SPECIFICATION 



On page 2 of the original specification, please replace the first paragraph, which 
begins with the phrase, "Further, it is difficult to encode", with the following replacement 
paragraph: 

Further, it is difficult to encode contextual information in the misuse model. This leads to a type 
of false positive detection in the sense that an attack against a particular architecture or operating 
system is detected, but the target is neither of these, thereby rendering the attack benign. Many 
misuse models do not provide suitable syntax for associating certain signatures with specific 
targets. In addition, systems that implement the misuse model typically only provide basic 
pattern matching features, such that an attacker may be able to bypass an [[DS]]IDS by 
obfuscating a known attack slightly so that it no longer matches the signature. This highlights a 
major drawback associated with the misuse model, namely that signatures are stored and 
matched against in a syntactic manner. 

On page 2 of the original specification, please replace the second paragraph, which 
begins with the phrase, "The other common intrusion detection paradigm", with the 
following replacement paragraph: 

The other common intrusion detection paradigm is known as anomaly detection.
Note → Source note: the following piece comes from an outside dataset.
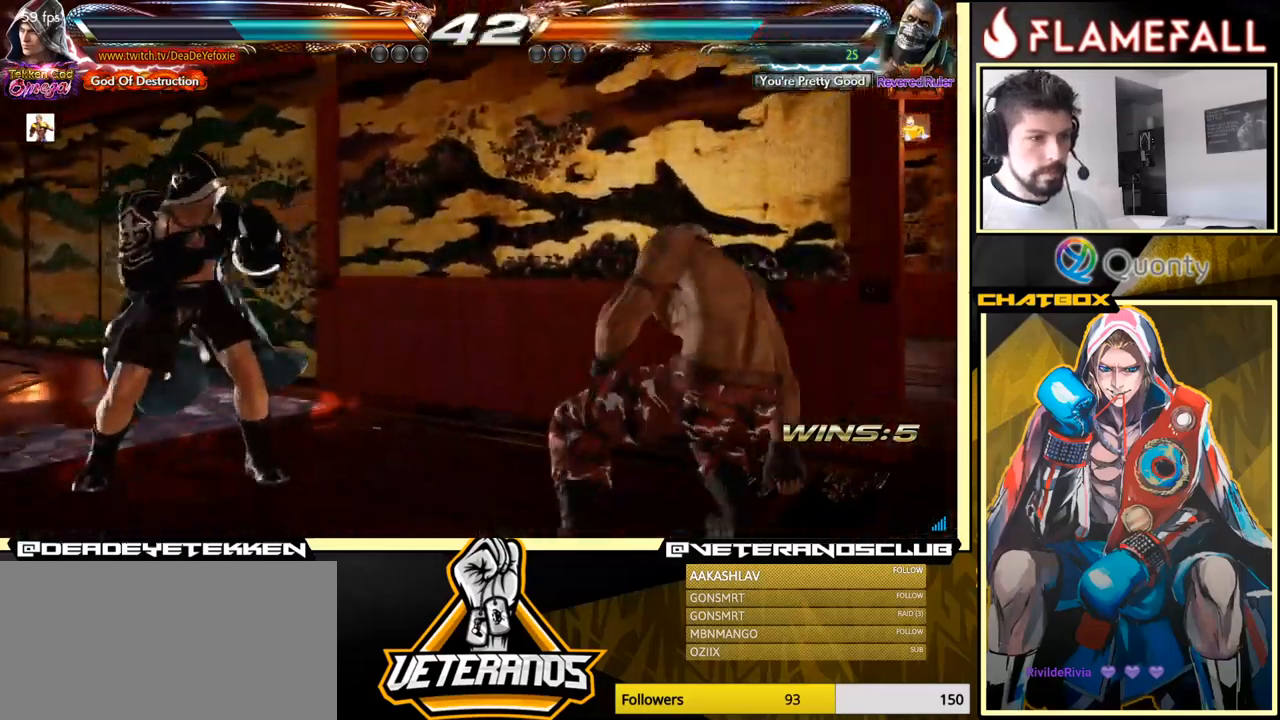
{"buttons": [], "left_stick": "right", "events": [[50, "left_stick", "right"], [150, "left_stick", "left"], [217, "R2", "down"], [300, "R2", "up"], [317, "left_stick", "center"], [400, "left_stick", "left"], [484, "left_stick", "right"]]}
In this model, 
the system has knowledge of normal behaviour and looks for exceptional activity. Normal 
behaviour is defined in terms of metrics recorded when the system is running routinely. If the 
IDS is concerned with specific user activity then the set of metrics may include the number of 
processes running and the number of files open, whereas if the [[UDS]]IDS is monitoring a 
system as a whole, the set of metrics may include CPU usage, the number of network 
connections open, and sequences of system calls. The main advantage of the anomaly-based 
model is the low proportion of false negative detections made, which can be reduced further by 
increasing the sensitivity to changes in the metrics. Unlike the misuse model, this model can 
potentially identify previously unseen attacks. In addition, once the system has been trained, it 
requires less human intervention than the misuse model, because it can automatically suggest 
updates to its knowledge (based on previous system activity). However, this substantially 
increases the threat of subversion errors. Further, an attacker may even be able to weaken the 
system from the start by attempting intrusions whilst the system is learning normal behaviour.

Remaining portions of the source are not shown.